Total Pageviews

3/16/13

Marilyn Monroe the Bookworm: Highlights from Her Library


Marilyn Monroe the Bookworm: Highlights from Her Library

Monroe reading at her apartment in 1952. (Photo: www.mptvimages.com)
More than fifty years after her death, Marilyn remains the ultimate Hollywood golden girl and sex symbol. What might surprise you is Monroe, who never finished high school, was also a voracious reader.

“Nobody could imagine what I was doing when I wasn’t shooting . . . I was going to school! I started going to classes at UCLA at night . . . I took courses in the history of literature and the history of this country and I started to read a lot, stories by wonderful writers,” she said in 1960 interview with French journalist George Belmont.

Her personal library contained over 400 books, the majority of which were auctioned off by Christie’sin 1999. Proceeds were donated to the charity Literacy Partners that works to improve adult literacy in America.

The blog Everlasting Star has the complete list of titles in Marilyn’s library. From classic works of literature, to cookbooks, to Freud and religious texts, here are few highlights from her collection.

Literary Lions
Monroe appears to have been a fan of D.H. Lawrence. She owned several copies of his poetry and “The Portable D.H. Lawrence.” Also notable: “The Invisible Man,” by Ralph Ellison, “Ulysses,” by James Joyce, “The Thomas Mann Reader,” “On the Road,” by Jack Kerouac, “The Sun Also Rises,” by Ernest Hemingway . . .

Also, “The Brothers Karamazov,” by Fyodor Dostoyevsky—Monroe had read the novel and expressed interest in playing  the character of Grushenka.

Parenting
Monroe never had children, though she tried to get pregnant with both Joe DiMaggio and Arthur Miller. Her failure to become a mother was one of her greatest disappointments, and the appearance of Dr. Spock’s parenting manual, “Baby and Child Care,” in her library is especially poignant.

Religion

Once interested in Christian Science (there are copies of founder Mary Eddy Baker’s “Science And Health With Key To The Scriptures,” and “Poems, Including Christ And Christmas”), Monroe converted to Judaism when she married playwright Arthur Miller and was studying up on the Jewish faith with “The Form of Daily Prayers,” “The Holy Scriptures According To The Masoretic Text,” (inscribed to her from her acting teacher, Paula Strasberg), “What is a Jew?” by Morris Kertzer, and “The Tales Of Rabbi Nachman,” by Martin Buber. There are also several titles on Christianity and prayer.

Cookbooks
Monroe was a novice cook. Her copy of "The Joy of Cooking" contained “cut recipes, page markers, a typed diet sheet and manuscript shopping list, apparently in MM’s hand.” She also had a copy of The Boston Cooking-School Cookbook. You can see a recipe for her turkey stuffing at The New York Times.

-- -- --

• TASKS AND EXERCISES
1. Name every section heading the article on Marilyn Monroe's library uses to group the books from her collection.
2. In the article on Marilyn Monroe's library, duplicate everything from "The blog Everlasting" down to "from her collection.".

(Source data)
-- -- --

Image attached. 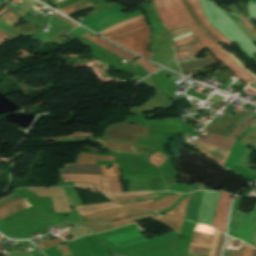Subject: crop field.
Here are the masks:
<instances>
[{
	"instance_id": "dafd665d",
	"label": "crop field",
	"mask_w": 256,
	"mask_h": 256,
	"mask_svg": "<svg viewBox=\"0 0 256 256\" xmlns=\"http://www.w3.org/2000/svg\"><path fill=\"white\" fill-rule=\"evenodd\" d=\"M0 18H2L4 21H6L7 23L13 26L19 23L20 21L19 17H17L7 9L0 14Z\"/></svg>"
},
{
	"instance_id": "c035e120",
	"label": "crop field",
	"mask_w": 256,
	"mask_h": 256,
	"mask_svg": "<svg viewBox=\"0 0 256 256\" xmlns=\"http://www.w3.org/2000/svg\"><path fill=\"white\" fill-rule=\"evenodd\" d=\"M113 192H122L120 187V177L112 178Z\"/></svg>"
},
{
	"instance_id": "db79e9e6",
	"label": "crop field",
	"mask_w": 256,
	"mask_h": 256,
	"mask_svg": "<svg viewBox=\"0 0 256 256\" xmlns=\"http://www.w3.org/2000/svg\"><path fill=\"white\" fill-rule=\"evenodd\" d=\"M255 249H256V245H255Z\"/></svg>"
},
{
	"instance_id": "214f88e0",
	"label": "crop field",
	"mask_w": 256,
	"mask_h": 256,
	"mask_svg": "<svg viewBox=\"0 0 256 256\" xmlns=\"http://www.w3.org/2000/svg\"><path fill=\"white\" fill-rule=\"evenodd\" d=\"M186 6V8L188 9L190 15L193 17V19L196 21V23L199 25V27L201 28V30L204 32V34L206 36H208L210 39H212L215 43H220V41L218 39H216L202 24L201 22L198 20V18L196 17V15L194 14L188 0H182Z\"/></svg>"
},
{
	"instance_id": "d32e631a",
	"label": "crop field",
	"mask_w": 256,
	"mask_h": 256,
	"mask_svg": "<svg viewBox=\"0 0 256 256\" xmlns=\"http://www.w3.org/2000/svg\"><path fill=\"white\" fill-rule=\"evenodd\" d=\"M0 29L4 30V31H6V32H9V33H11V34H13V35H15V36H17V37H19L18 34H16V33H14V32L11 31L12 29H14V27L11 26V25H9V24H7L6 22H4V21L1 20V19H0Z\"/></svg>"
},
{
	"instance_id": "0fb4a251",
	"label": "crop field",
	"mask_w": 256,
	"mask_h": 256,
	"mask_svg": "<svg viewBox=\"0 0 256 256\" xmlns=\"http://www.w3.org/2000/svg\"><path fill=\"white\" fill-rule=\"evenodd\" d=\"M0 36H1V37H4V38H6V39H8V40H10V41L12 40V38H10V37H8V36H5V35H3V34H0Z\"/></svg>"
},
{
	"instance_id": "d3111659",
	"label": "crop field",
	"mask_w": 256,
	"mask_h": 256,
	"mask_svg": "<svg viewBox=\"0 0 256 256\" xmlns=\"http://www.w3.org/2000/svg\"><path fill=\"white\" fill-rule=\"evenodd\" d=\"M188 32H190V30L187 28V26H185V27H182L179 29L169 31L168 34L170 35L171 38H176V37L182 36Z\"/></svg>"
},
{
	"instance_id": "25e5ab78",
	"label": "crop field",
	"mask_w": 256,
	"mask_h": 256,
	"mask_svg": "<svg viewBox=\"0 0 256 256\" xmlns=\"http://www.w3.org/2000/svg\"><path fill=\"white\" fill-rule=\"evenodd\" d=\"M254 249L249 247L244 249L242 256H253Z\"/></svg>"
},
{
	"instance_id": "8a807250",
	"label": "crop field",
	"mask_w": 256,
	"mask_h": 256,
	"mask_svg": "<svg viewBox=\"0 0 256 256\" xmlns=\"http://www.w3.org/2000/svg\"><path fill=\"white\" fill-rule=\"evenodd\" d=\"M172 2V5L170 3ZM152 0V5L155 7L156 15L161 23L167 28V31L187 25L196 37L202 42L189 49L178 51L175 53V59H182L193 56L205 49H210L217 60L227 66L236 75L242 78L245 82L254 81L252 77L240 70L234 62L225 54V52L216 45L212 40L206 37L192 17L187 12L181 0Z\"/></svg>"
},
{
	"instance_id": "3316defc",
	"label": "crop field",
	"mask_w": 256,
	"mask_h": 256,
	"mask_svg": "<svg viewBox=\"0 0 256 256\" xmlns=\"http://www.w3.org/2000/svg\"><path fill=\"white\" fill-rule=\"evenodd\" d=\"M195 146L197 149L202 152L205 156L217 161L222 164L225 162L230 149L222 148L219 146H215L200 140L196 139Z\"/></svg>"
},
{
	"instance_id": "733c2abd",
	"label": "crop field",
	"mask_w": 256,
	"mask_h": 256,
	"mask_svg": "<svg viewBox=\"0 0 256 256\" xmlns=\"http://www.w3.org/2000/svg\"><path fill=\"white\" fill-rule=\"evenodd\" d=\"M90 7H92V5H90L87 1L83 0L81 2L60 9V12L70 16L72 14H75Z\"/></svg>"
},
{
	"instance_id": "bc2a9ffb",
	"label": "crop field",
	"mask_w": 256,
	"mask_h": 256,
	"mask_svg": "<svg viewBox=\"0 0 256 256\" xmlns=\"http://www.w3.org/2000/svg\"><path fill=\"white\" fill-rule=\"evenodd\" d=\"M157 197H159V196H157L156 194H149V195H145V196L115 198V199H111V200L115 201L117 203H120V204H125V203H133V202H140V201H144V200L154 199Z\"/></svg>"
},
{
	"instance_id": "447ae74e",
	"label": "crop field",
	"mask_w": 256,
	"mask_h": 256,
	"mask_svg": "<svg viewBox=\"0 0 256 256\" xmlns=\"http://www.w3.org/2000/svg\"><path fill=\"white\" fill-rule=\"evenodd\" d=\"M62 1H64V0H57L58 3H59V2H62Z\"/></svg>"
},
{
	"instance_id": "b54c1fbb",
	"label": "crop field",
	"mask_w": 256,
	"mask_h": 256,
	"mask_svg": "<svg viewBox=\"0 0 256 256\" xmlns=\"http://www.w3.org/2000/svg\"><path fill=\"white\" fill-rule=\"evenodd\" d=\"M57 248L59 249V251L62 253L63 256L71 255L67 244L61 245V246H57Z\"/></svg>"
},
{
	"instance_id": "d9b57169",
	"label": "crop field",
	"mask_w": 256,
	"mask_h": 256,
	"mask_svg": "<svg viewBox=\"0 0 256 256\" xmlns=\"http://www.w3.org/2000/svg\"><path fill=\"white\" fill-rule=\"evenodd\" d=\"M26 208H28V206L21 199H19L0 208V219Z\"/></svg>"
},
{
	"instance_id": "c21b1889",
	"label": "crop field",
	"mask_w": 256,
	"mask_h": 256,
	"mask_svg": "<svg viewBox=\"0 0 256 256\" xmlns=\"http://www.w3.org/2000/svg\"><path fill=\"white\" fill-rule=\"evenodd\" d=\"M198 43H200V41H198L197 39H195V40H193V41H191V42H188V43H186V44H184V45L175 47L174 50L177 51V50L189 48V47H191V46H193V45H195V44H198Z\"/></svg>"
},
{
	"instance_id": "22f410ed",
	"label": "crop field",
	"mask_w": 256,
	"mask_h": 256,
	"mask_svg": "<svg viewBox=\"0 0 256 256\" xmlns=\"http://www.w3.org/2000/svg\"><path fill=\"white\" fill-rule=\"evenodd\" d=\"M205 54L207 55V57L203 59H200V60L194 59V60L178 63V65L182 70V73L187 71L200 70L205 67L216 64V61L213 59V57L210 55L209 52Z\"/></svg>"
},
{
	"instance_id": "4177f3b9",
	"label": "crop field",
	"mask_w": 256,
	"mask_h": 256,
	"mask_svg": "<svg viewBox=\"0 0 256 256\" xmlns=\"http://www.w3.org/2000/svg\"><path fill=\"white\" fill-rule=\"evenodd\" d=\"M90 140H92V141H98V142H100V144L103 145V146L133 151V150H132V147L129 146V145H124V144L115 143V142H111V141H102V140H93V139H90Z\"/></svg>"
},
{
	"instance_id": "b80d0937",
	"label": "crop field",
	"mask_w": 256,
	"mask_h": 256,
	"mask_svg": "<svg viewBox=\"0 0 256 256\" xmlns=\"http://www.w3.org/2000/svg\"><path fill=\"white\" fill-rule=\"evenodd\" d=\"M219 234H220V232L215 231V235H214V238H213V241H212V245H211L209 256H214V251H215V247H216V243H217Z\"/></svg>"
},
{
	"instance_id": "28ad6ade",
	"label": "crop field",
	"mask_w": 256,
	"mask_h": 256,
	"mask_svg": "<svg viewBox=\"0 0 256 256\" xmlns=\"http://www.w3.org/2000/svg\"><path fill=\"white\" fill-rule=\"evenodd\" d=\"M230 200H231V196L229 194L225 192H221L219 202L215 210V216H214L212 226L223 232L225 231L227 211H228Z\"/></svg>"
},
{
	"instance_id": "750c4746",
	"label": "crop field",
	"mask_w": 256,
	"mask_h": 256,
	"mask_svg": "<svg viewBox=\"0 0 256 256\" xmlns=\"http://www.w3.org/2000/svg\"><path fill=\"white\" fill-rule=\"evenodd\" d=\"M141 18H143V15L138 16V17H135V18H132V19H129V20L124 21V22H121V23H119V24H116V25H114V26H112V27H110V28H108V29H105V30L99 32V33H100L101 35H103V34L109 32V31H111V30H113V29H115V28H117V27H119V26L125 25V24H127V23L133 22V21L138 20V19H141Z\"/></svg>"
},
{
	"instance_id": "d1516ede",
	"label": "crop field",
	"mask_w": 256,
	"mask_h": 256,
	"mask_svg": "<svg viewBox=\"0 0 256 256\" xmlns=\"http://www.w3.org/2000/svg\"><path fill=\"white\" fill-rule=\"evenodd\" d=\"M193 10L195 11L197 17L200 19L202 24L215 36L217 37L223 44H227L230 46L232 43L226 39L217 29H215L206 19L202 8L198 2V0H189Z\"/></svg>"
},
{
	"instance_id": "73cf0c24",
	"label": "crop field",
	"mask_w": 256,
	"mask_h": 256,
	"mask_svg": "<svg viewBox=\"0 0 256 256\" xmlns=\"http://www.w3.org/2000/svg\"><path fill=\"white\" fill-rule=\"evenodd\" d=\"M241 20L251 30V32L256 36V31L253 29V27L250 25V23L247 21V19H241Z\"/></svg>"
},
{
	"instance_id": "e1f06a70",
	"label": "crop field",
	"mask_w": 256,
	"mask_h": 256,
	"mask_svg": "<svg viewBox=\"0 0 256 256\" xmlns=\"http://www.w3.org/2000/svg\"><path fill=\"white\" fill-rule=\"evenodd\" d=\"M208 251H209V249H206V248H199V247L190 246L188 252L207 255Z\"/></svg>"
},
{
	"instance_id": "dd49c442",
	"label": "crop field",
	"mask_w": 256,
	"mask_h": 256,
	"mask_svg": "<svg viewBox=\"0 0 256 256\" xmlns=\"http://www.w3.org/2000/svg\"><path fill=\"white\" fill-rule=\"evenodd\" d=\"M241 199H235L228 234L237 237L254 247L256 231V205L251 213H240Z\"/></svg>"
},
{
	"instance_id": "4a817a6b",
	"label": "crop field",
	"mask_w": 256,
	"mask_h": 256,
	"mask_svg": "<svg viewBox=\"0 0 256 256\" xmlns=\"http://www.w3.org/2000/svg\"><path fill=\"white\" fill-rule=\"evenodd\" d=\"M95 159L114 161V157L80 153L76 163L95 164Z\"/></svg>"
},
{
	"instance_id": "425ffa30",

-- -- --

• RESULTS
1.
Literary Lions
Parenting
Religion
Cookbooks

2.
The blog Everlasting Star has the complete list of titles in Marilyn’s library. From classic works of literature, to cookbooks, to Freud and religious texts, here are few highlights from her collection.